After your baby is born please make sure to take necessary precautions until such time as you are able to afford another, just in case it does happen.

constantlywingingit · 01/12/2018 16:43

As a side note, I am a student and I have a classmate who is pregnant. She studies full time but also works as a self employed cleaner. She signed up with one of those 'rated people' type sites and is doing very well for herself. Sets her available hours and works as much as she can. Maybe something to consider?

Chardeemacdennis1 · 01/12/2018 16:43

I thought jsa was for anyone who's unemployed.

I lost my job about 4 years ago. I owned my house and lived with my working partner but I was still able to claim jsa. Its all the other stuff your not entitled too.

Cassia90 · 01/12/2018 16:46

It should already be effecting his benefits I'm afraid, you need to declare that your a couple and one of your is working immediately his JSA will stop but unfortunately being on benefits isn't a life of luxury and maybe it'll give your partner a push to find a job ASAP.

dontalltalkatonce · 01/12/2018 17:59

I lost my job about 4 years ago. I owned my house and lived with my working partner but I was still able to claim jsa.

Contribution-based JSA is not means-tested. It used to last 6 months. Then if you are still unemployed and wish to claim it becomes income-based JSA, which is means-tested.

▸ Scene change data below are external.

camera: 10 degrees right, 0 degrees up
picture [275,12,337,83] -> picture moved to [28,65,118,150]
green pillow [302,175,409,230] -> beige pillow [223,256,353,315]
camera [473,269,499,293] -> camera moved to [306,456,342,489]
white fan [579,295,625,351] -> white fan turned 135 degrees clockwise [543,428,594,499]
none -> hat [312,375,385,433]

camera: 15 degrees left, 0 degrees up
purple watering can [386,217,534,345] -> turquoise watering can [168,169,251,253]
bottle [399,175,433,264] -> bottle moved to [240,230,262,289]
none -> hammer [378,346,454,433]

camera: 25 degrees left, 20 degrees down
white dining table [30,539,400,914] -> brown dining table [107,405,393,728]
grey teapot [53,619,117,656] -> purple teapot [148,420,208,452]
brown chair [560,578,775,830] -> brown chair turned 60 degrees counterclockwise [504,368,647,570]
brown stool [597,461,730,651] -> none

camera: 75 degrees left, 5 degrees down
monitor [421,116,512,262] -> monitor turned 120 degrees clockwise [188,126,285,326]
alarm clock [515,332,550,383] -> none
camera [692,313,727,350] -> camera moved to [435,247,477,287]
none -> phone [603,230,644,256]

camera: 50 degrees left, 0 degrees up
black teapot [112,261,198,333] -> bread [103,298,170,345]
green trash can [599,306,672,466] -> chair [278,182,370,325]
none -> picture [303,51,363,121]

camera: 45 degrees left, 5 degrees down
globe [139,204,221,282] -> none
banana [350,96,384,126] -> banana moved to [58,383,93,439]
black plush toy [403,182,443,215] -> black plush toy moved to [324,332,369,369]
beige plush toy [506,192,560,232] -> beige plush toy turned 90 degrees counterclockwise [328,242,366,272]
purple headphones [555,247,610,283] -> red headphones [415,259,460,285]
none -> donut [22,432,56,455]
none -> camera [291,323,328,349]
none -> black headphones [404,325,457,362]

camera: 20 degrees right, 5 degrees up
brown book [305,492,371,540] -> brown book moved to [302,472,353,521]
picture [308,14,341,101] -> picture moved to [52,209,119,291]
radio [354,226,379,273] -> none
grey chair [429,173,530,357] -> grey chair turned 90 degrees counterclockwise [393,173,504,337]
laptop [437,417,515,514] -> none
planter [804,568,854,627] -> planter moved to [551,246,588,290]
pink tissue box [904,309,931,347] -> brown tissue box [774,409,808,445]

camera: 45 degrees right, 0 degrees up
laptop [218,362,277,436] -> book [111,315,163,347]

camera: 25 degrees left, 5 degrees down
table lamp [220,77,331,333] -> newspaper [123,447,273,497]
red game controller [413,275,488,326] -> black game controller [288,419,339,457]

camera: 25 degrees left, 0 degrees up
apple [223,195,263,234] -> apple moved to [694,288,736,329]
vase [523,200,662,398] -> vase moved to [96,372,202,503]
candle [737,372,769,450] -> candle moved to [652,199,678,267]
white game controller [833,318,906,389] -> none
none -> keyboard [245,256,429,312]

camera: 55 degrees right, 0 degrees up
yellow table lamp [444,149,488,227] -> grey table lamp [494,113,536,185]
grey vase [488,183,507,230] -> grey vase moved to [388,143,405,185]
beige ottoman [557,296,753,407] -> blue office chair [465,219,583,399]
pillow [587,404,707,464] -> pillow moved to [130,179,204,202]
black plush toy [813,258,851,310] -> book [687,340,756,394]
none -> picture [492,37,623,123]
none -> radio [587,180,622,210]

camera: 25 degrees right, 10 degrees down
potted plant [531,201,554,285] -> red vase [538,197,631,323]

In full-service UC areas, however, it is not JSA anymore but UC. If you are on income-based JSA and experience a triggering event, such as moving in with a partner or having a child, then you are moved onto UC in most cases (one exception is if you have 3 or more children).

Chardeemacdennis1 · 01/12/2018 18:39

What so there is no jsa anymore, or no jsa after 6 months?

nicoleginge · 01/12/2018 19:24

I can't take birth control. I've tried every birthcontrol I can think of but unfortunately I suffer with birth control depression.

OP posts:
Caprisunorange · 01/12/2018 19:31

What even with condoms or other non hormonal contraception? How can they give you depression?